Supplied text:
Posts Tagged ‘bc wines’

Style or Terroir?

July 25, 2017

A bit of a “wine dweeb” blog tonight…I was trying a Syrah (one of my favourite grapes) from Greece (which I had never had). It was good, very good, tasting similar in style to the North Rhones I love so much.

But that got me thinking of a conversation I had last year with the owner of a wine shop in Tacoma. We had been talking about BC’s wines, and which were the best. I was making my case for Syrah (for reds), and one of the reasons was that the style was so similar to Northern Rhones. I was surprised when he disagreed – not with the wines, but the idea.

In his opinion, a wine region needs to find its own style based on its local attributes – something the French call terroir. So in BC, that mean finding our own style of Syrah, for example.

I was polite, nodded my head, bought some wine (which I was going to by anyway), but left thinking I didn’t really agree with him.

And after drinking the Greek Syrah, I still don’t agree with him!

For me, I know the style of wines that I like. I look for them, and if I can find that style made in different places, all the better!

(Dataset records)
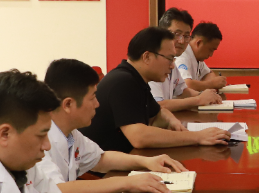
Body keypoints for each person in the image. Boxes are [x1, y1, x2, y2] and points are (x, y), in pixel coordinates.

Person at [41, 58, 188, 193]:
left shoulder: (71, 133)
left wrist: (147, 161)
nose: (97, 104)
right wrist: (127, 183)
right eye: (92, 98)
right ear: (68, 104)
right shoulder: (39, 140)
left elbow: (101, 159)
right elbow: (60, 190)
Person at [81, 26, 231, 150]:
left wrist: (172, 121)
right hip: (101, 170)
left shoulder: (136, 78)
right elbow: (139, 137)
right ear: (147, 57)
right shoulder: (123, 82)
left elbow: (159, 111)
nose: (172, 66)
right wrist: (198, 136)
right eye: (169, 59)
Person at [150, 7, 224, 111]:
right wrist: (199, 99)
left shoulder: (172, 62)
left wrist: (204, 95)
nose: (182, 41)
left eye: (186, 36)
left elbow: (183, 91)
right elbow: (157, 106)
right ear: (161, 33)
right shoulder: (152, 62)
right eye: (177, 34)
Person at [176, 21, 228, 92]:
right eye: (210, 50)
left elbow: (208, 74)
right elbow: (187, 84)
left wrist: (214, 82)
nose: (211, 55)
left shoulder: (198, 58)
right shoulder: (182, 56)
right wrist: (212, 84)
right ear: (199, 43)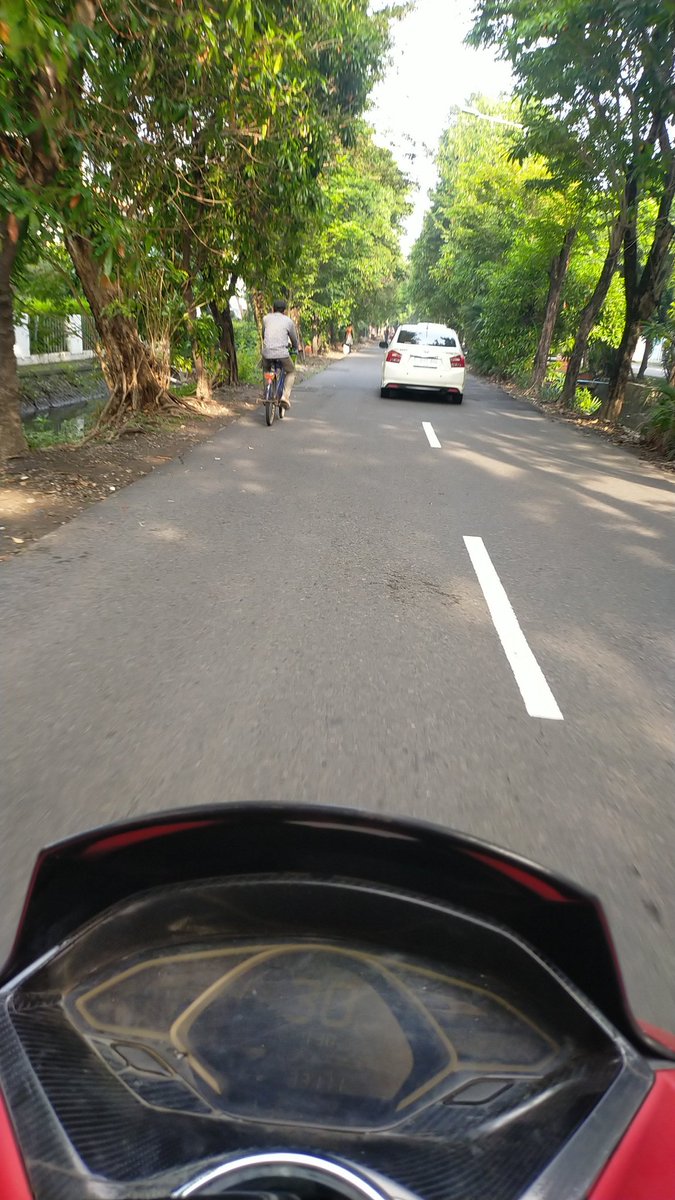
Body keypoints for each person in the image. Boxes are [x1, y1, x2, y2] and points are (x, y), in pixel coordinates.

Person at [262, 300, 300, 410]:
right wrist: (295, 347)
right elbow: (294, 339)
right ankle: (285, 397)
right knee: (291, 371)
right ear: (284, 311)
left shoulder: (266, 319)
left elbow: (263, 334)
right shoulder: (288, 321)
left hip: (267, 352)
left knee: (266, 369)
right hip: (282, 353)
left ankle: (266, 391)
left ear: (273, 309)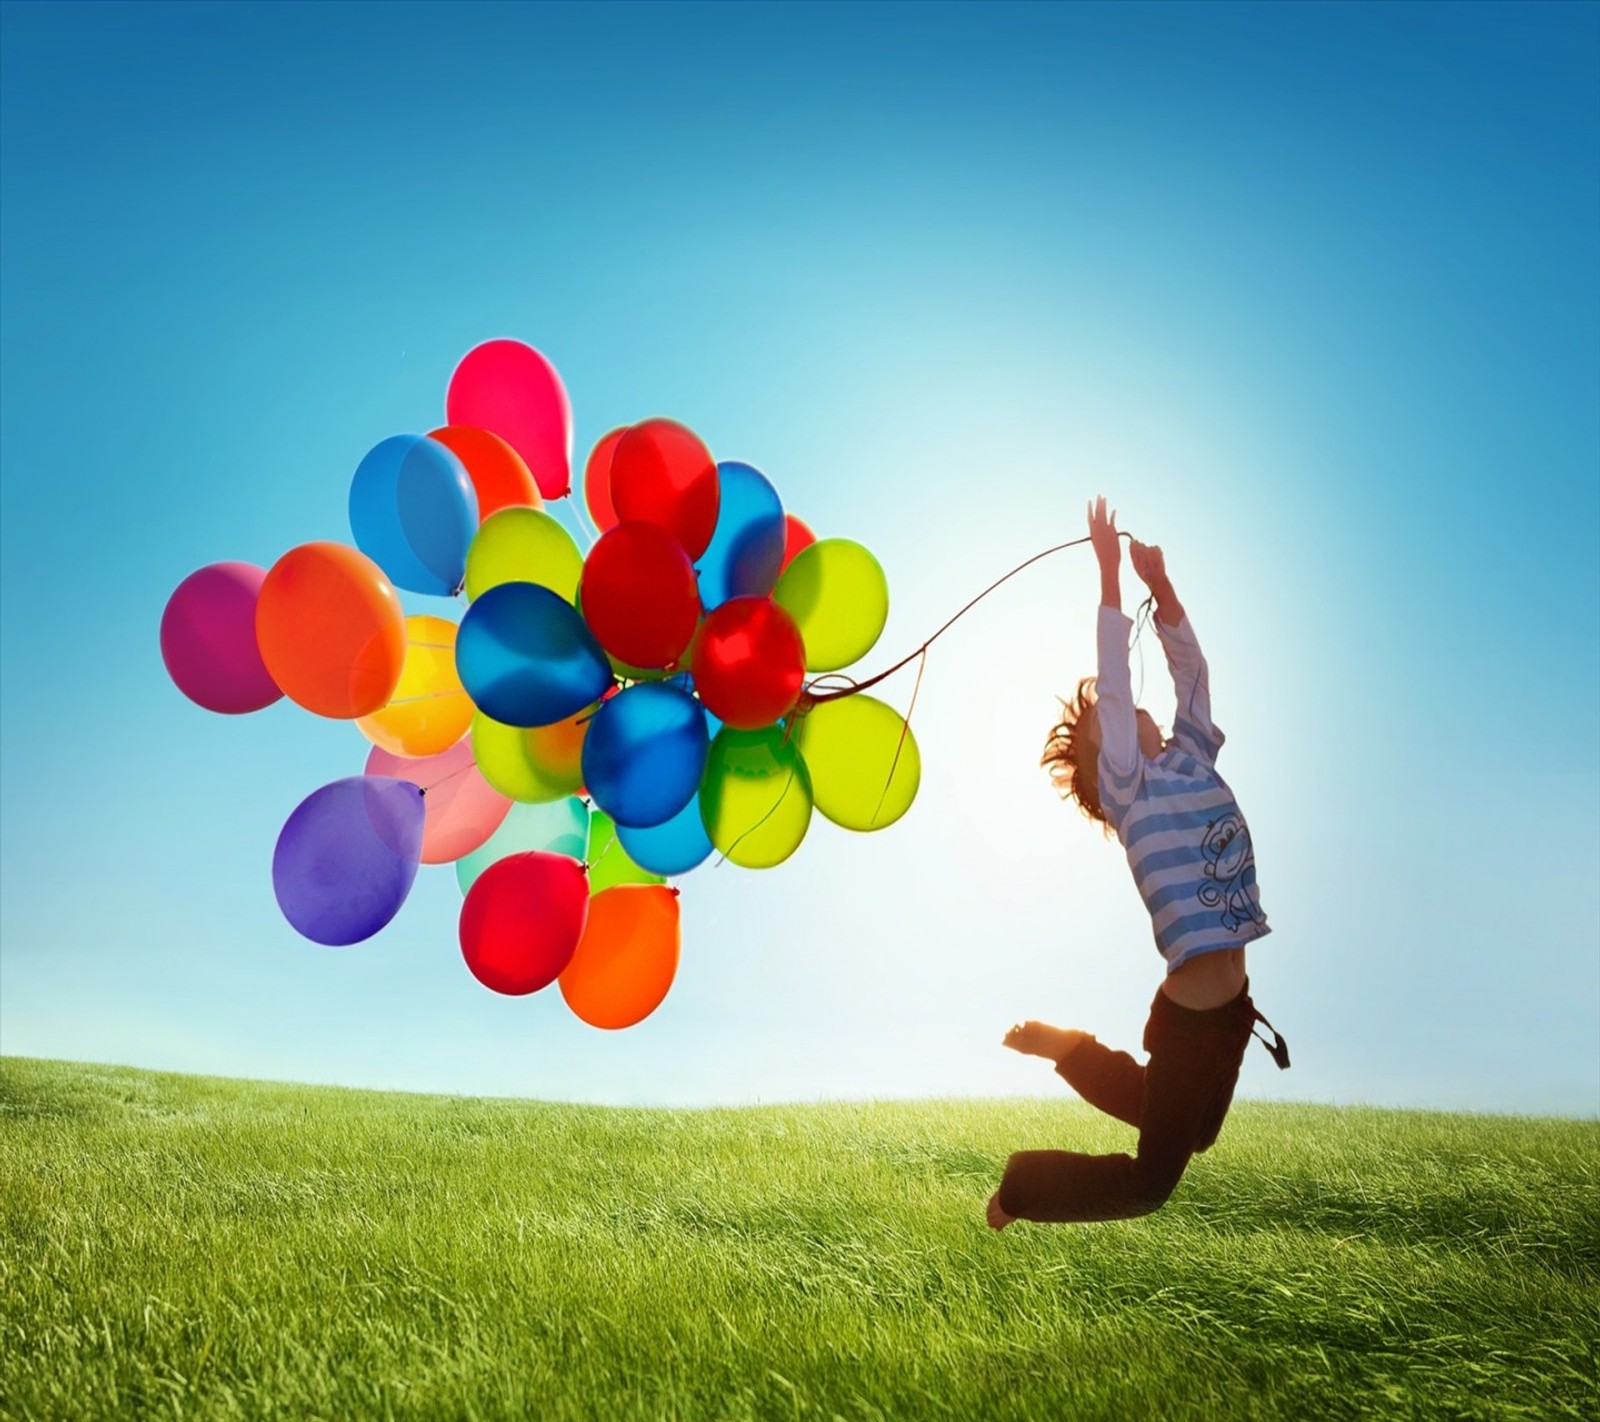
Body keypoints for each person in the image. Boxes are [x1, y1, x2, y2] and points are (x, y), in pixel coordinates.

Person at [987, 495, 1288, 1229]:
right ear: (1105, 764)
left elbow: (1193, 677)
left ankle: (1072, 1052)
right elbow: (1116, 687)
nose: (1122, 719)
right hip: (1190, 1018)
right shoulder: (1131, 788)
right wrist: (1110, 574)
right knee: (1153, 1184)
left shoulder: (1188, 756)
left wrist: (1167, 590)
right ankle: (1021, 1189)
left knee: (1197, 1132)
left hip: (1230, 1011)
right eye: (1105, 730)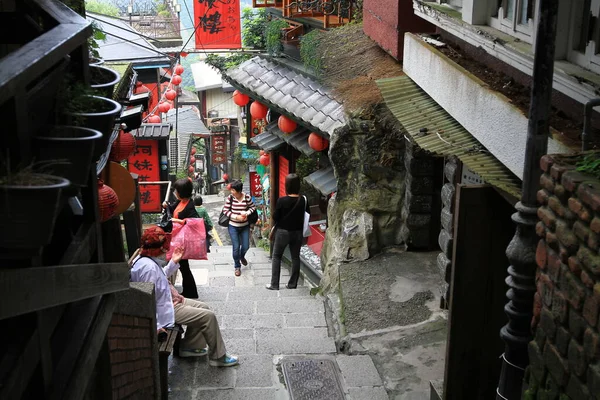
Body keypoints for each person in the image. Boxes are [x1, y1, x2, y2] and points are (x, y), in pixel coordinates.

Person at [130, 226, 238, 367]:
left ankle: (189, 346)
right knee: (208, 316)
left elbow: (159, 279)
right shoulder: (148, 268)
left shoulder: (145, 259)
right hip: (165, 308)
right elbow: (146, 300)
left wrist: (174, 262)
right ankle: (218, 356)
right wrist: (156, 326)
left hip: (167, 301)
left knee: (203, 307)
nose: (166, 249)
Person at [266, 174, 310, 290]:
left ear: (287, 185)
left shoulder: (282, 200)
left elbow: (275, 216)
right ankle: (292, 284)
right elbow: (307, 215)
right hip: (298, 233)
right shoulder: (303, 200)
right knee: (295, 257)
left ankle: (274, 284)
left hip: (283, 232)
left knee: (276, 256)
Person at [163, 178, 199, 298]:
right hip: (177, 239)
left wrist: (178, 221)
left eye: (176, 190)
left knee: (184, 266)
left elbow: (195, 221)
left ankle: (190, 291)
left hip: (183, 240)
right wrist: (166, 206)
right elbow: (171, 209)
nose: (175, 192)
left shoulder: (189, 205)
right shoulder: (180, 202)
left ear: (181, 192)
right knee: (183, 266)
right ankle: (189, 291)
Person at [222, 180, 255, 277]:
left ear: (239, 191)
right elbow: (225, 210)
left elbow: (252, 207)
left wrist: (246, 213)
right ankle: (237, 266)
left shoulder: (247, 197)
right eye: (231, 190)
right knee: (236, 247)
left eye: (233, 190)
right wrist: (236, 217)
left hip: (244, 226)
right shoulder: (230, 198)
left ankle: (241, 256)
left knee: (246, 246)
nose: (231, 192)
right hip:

Work item A:
For the Syrah post above, decide whether each statement agrees with it: (i) the writer had drunk Syrah from Greece before; (ii) the wine shop the writer visited was in Tacoma; (iii) the Greek Syrah brought the writer around to the shop owner's view. Answer yes or no for each, and quote the deciding words.
Work item B:
Write out the part of the Syrah post that opens with the words containing "Posts Tagged ‘bc" and closes with "but the idea.".

Your solution A:
(i) No: "from Greece (which I had never had)"
(ii) Yes: "the owner of a wine shop in Tacoma"
(iii) No: "And after drinking the Greek Syrah, I still don’t agree with him!"

Your solution B:
Posts Tagged ‘bc wines’

Style or Terroir?

July 25, 2017

A bit of a “wine dweeb” blog tonight…I was trying a Syrah (one of my favourite grapes) from Greece (which I had never had). It was good, very good, tasting similar in style to the North Rhones I love so much.

But that got me thinking of a conversation I had last year with the owner of a wine shop in Tacoma. We had been talking about BC’s wines, and which were the best. I was making my case for Syrah (for reds), and one of the reasons was that the style was so similar to Northern Rhones. I was surprised when he disagreed – not with the wines, but the idea.